### Required work
Report only the number of lines below in which the string "shoulder" appears.

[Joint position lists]
↓

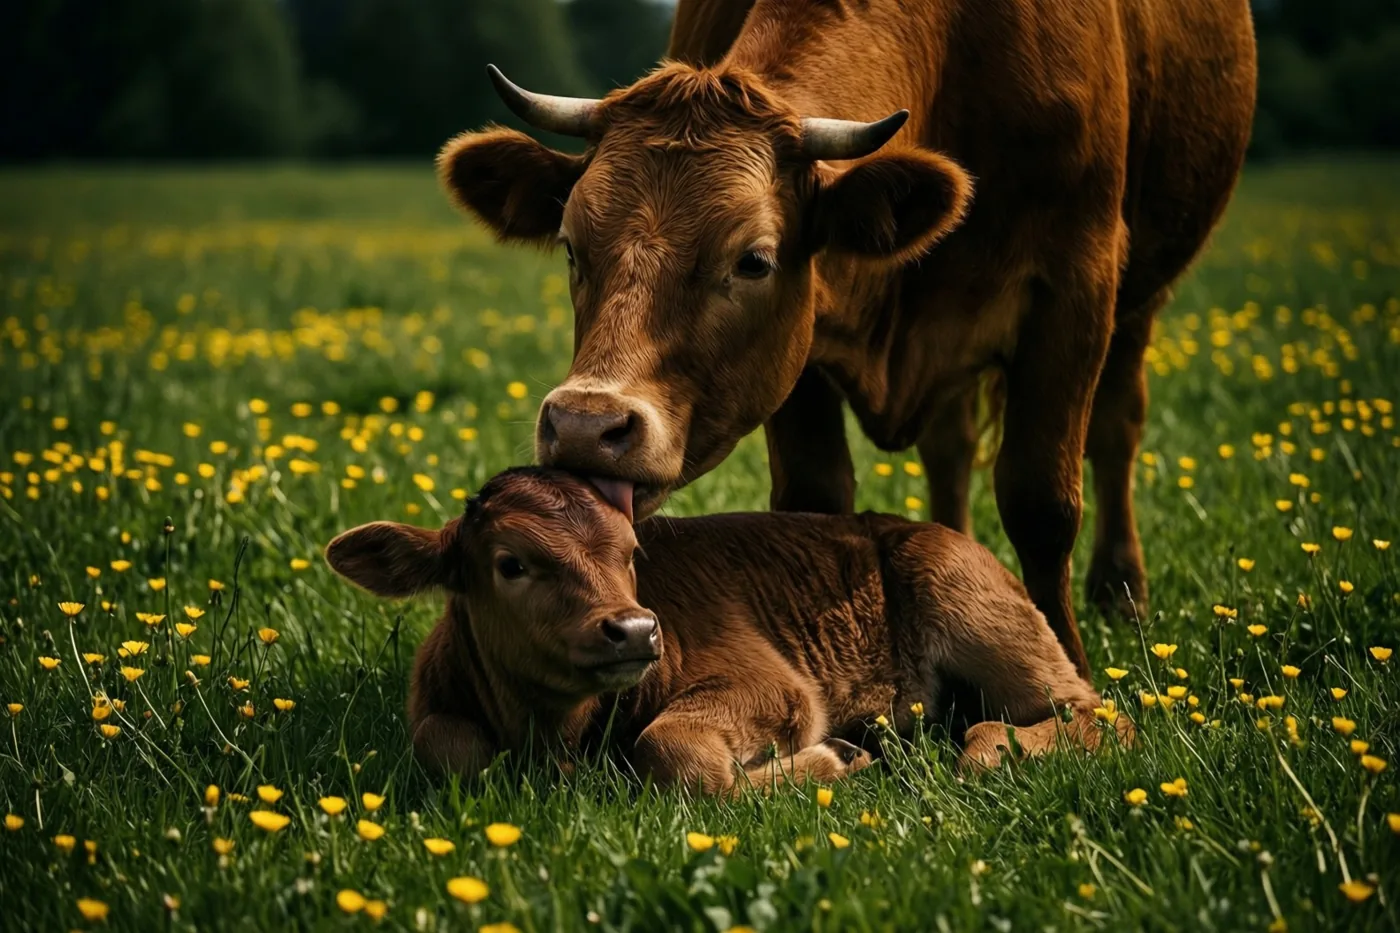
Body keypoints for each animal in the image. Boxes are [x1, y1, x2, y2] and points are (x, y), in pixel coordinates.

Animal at [325, 468, 1131, 794]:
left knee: (1092, 713)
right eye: (510, 562)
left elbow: (674, 751)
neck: (555, 730)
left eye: (631, 553)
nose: (635, 630)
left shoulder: (774, 685)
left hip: (976, 609)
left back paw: (982, 751)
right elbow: (449, 746)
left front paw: (831, 759)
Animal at [434, 0, 1258, 678]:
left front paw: (1068, 664)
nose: (583, 425)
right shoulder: (802, 351)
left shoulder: (1075, 284)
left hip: (1140, 299)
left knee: (1117, 429)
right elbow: (815, 497)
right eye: (572, 247)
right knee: (952, 448)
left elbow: (1042, 499)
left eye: (754, 260)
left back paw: (1121, 592)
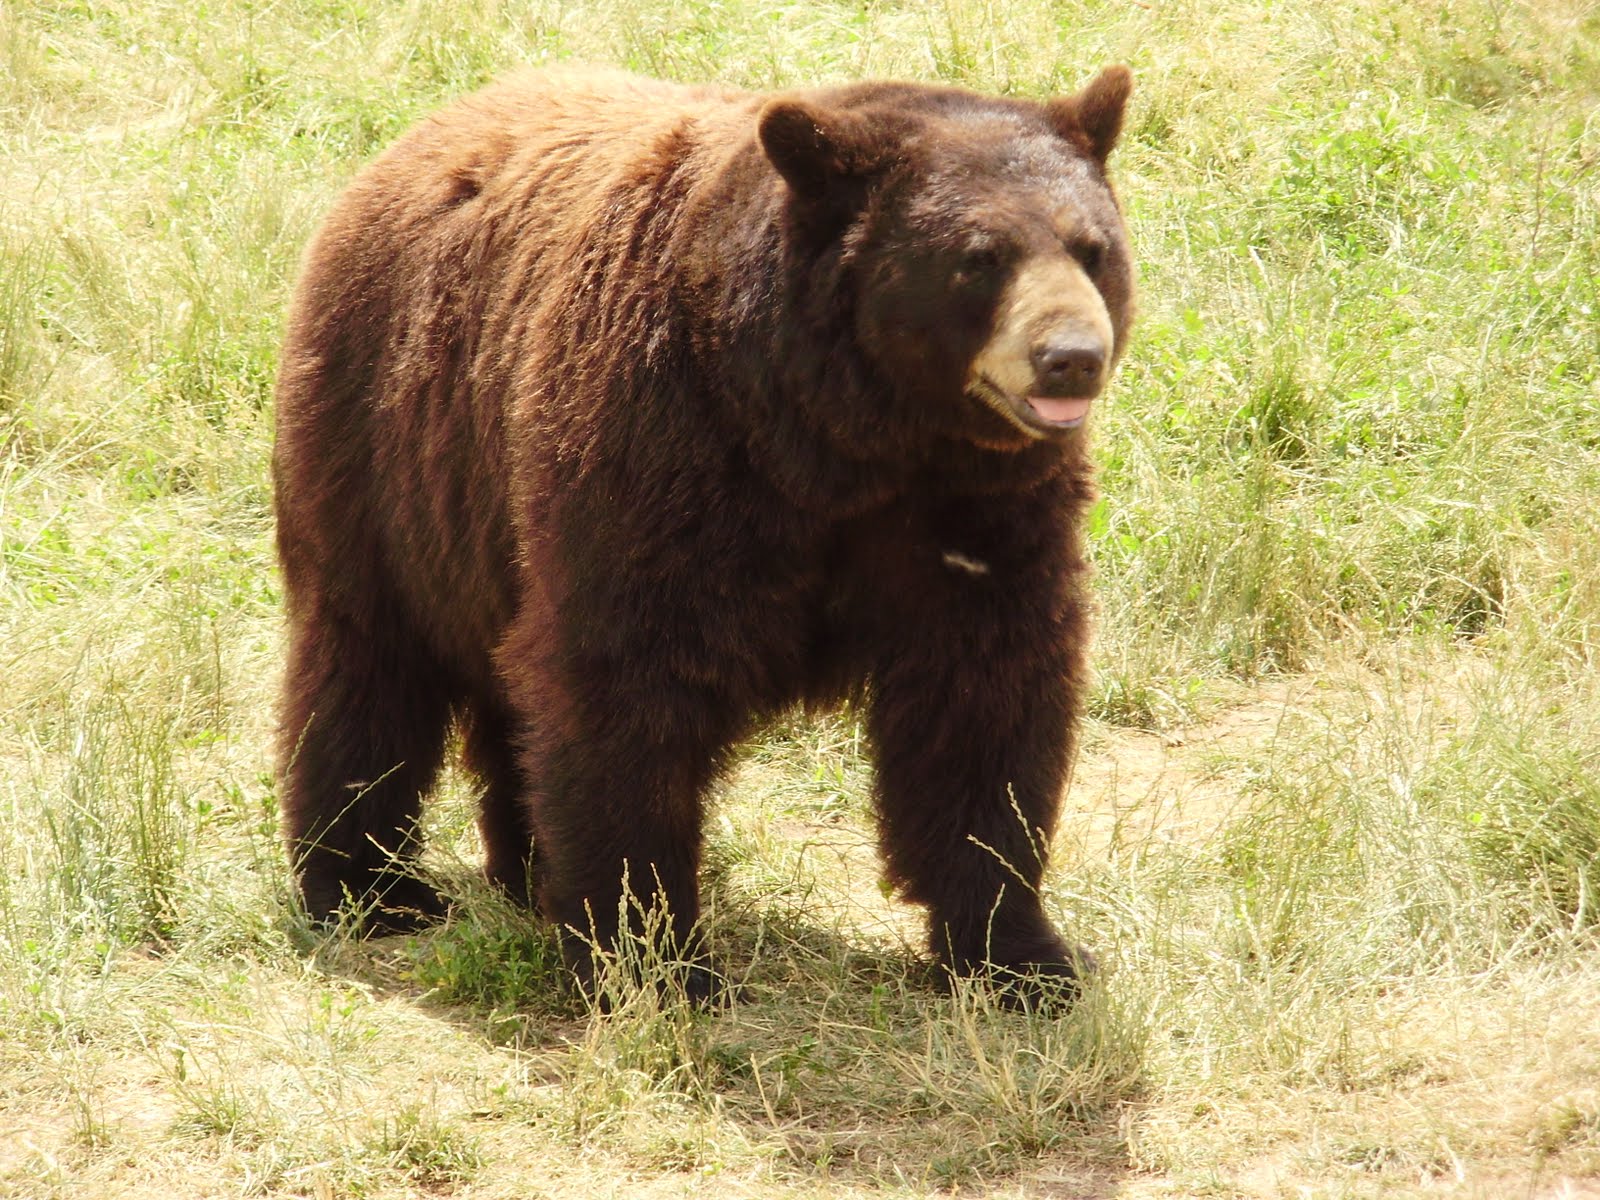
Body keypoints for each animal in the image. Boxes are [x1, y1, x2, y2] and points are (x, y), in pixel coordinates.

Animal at [272, 64, 1135, 1006]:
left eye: (1093, 247)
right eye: (979, 258)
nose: (1071, 358)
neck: (843, 439)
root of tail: (409, 143)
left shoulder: (977, 510)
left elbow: (983, 705)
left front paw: (1022, 954)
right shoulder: (668, 452)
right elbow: (627, 680)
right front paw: (652, 957)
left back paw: (527, 866)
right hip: (387, 453)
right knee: (368, 667)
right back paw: (369, 884)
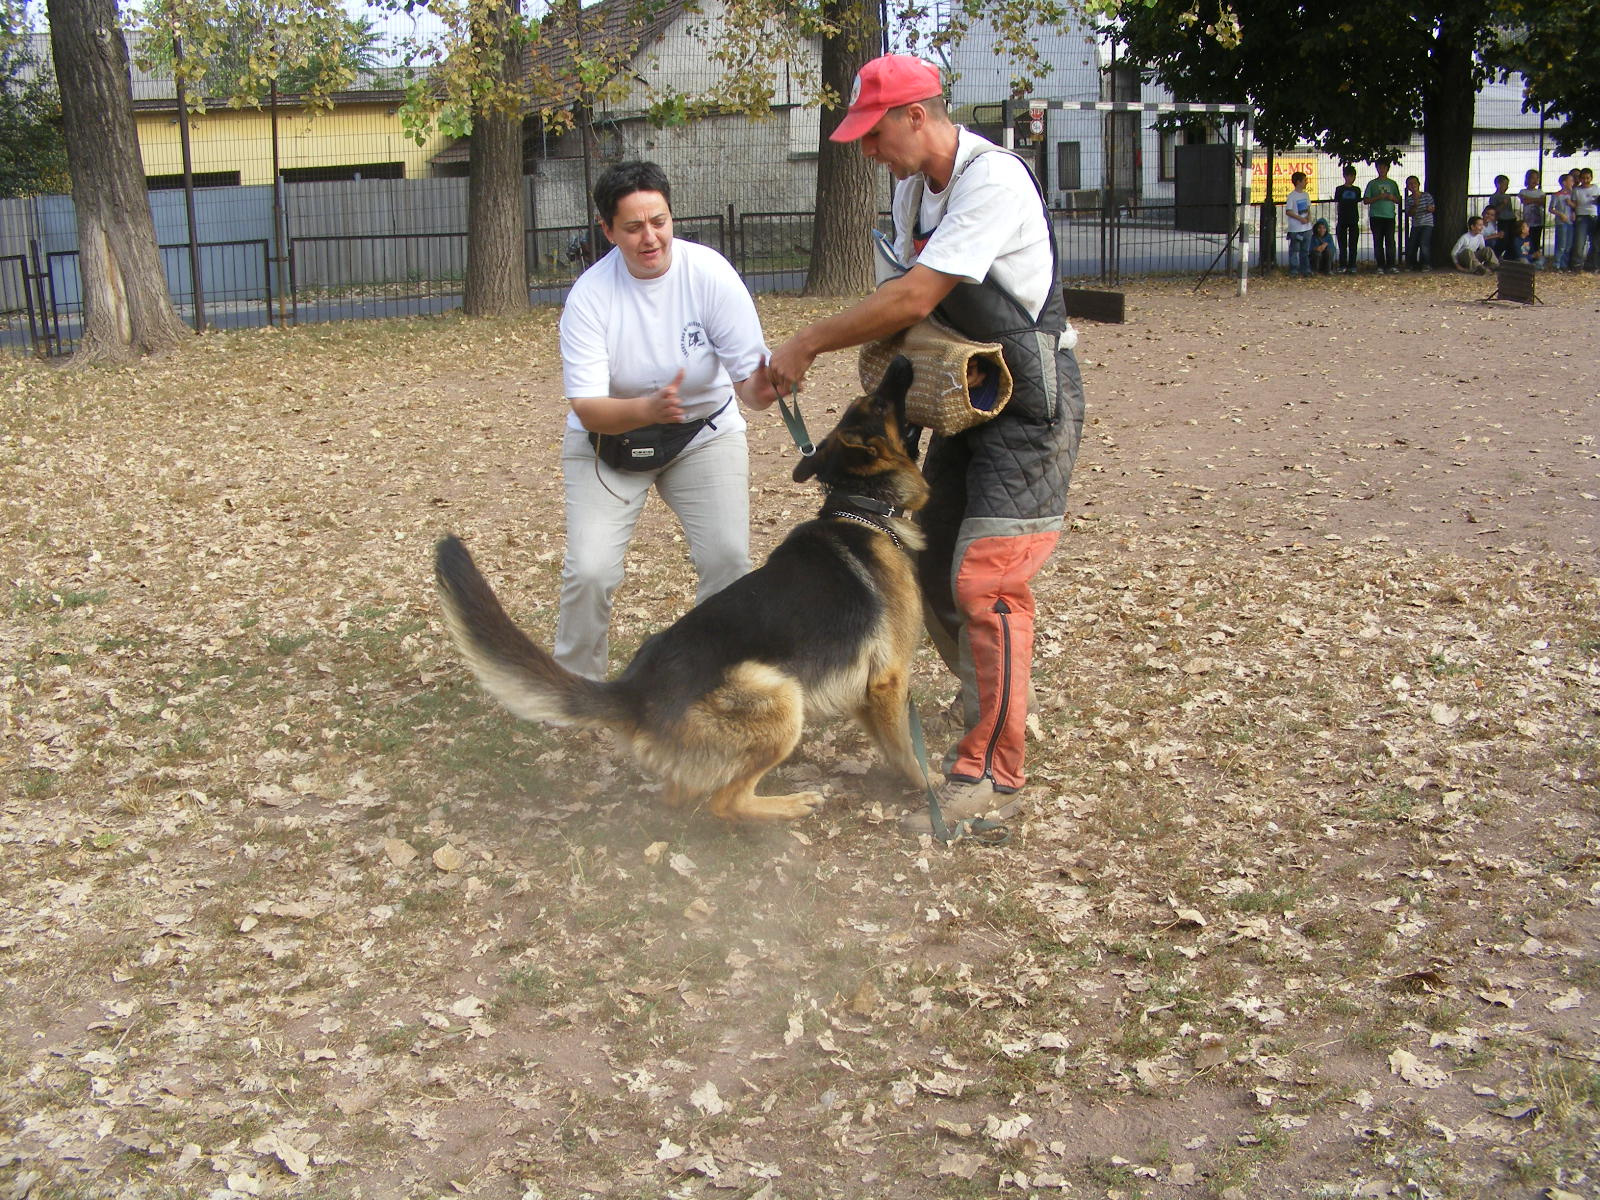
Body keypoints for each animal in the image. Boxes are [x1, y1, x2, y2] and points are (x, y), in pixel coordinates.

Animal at [435, 356, 934, 825]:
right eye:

↑

### Output for this exercise
5